Actually, both of these are pretty thoughtful meditations upon East/West cultural collision, and I feel bad criticising Laurie Anderson because, firstly, she’s fucking awesome and secondly, I think the role of the opening voice in Transitory Life is as much about counterpointing Anderson’s violin as it is its own connotations. However, I think the important point of comparison is this: whilst Victoria Bergsman’s East of Eden project came burdened with some alarming trappings, such as what Pitchfork called ‘an accompanying National Geographic mini-documentary’s whiff of cultural condescension’ and an album cover that couldn’t be more Gap Yah if it tried, it represents Pakistani instrumentation, Qawwali and so on informing an elegant take on folk-pop that remains distinctly Swedish, in terms of everything from its lyrics to its pervading ambience. It is about Pakistani culture educating a Western music, without that Western music attempting to use that culture’s otherness for lazy ‘exotic’ and ‘mysterious’ gain.

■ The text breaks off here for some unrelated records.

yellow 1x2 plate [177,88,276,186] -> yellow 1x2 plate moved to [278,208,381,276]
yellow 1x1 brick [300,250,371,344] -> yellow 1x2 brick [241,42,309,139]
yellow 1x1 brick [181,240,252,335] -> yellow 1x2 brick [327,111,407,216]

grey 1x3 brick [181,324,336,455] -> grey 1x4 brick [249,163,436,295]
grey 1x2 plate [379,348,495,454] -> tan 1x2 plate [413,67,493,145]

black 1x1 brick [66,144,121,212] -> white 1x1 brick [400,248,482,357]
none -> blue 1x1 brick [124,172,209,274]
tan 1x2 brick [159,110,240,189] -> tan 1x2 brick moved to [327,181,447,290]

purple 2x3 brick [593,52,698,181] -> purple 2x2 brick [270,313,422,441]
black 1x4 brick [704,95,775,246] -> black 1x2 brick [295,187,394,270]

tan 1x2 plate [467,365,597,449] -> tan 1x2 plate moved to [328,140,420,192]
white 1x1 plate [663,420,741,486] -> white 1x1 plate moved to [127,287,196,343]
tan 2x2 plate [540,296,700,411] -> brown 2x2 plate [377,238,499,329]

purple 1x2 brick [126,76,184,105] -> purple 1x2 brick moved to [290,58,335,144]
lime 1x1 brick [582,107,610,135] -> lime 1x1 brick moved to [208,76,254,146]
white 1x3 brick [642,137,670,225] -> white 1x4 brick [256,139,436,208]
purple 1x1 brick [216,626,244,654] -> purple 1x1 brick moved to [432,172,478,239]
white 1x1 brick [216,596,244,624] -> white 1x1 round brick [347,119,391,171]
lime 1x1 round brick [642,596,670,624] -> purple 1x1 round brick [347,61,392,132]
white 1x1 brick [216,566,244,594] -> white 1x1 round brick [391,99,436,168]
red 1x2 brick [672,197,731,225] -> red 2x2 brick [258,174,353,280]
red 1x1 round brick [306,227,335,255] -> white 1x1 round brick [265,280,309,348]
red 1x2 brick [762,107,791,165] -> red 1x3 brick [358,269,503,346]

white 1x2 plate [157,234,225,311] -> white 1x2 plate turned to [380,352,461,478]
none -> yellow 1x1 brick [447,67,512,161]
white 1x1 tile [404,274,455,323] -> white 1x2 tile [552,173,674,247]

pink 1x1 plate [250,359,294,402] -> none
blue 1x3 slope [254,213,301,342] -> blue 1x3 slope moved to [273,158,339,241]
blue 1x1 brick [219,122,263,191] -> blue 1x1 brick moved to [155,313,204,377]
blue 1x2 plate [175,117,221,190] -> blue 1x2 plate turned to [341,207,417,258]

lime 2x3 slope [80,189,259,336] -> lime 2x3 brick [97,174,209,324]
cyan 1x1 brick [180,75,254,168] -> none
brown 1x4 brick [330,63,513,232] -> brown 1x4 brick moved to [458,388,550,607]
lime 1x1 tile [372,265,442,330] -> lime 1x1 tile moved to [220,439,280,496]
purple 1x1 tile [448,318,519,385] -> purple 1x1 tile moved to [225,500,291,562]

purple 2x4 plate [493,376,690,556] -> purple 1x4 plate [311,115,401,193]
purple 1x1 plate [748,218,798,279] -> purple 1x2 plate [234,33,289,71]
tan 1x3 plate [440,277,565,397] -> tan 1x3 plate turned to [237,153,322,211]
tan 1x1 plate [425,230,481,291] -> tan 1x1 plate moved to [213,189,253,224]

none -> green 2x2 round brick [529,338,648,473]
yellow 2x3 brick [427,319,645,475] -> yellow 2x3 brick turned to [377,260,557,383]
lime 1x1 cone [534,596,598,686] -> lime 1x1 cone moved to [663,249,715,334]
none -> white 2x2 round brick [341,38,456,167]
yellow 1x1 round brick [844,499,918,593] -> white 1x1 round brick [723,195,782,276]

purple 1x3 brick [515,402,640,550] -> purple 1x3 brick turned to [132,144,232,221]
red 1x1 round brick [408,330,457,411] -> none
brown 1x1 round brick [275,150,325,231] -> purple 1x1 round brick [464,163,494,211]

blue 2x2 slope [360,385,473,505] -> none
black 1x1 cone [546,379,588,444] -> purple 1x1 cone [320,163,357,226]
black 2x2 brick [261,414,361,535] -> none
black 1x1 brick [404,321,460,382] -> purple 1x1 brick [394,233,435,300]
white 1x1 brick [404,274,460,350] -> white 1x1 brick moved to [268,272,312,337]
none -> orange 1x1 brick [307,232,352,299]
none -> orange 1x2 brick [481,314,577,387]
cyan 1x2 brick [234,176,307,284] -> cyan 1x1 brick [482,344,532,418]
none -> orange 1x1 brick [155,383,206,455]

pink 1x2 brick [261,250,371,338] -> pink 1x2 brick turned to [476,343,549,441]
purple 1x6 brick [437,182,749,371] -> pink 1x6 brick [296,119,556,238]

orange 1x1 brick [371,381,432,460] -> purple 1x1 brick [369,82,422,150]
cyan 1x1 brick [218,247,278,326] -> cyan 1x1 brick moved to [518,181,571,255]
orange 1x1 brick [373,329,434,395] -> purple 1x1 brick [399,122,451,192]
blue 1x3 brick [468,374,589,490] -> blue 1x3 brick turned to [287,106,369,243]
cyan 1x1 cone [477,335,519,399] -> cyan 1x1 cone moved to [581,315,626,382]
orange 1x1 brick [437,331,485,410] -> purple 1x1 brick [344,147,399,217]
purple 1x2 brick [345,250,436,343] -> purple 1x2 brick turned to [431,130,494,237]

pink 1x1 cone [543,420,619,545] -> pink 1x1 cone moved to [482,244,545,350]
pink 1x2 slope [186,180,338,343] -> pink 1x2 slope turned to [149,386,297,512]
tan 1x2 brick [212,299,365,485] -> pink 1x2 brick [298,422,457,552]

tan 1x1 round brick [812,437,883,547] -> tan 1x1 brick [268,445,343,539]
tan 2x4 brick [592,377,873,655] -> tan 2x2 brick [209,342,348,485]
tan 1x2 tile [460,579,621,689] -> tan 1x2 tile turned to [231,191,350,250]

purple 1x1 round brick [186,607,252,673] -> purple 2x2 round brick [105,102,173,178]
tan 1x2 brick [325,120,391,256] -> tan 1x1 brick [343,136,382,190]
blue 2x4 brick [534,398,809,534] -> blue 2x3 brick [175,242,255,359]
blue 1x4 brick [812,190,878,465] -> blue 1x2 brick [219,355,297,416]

Whereas whilst I have no doubt that Anderson is more respectfully receptive to other cultural traditions than the vast majority of musicians working today, I can’t listen to the opening of Transitory Life without thinking that it’s doing just that, appropriating, using a voice dripping with otherness in order to set an ambiguously strange scene. Anderson’s whole life has been spent synthesising ambiguous strangeness, building her own instruments, manipulating electronics a generation before her peers. She doesn’t need this kinda world music lite bullshit. And frankly, neither do the myriad utterly different cultures that are bracketed together by the conception of a collective Orient that its existence continues to perpetuate.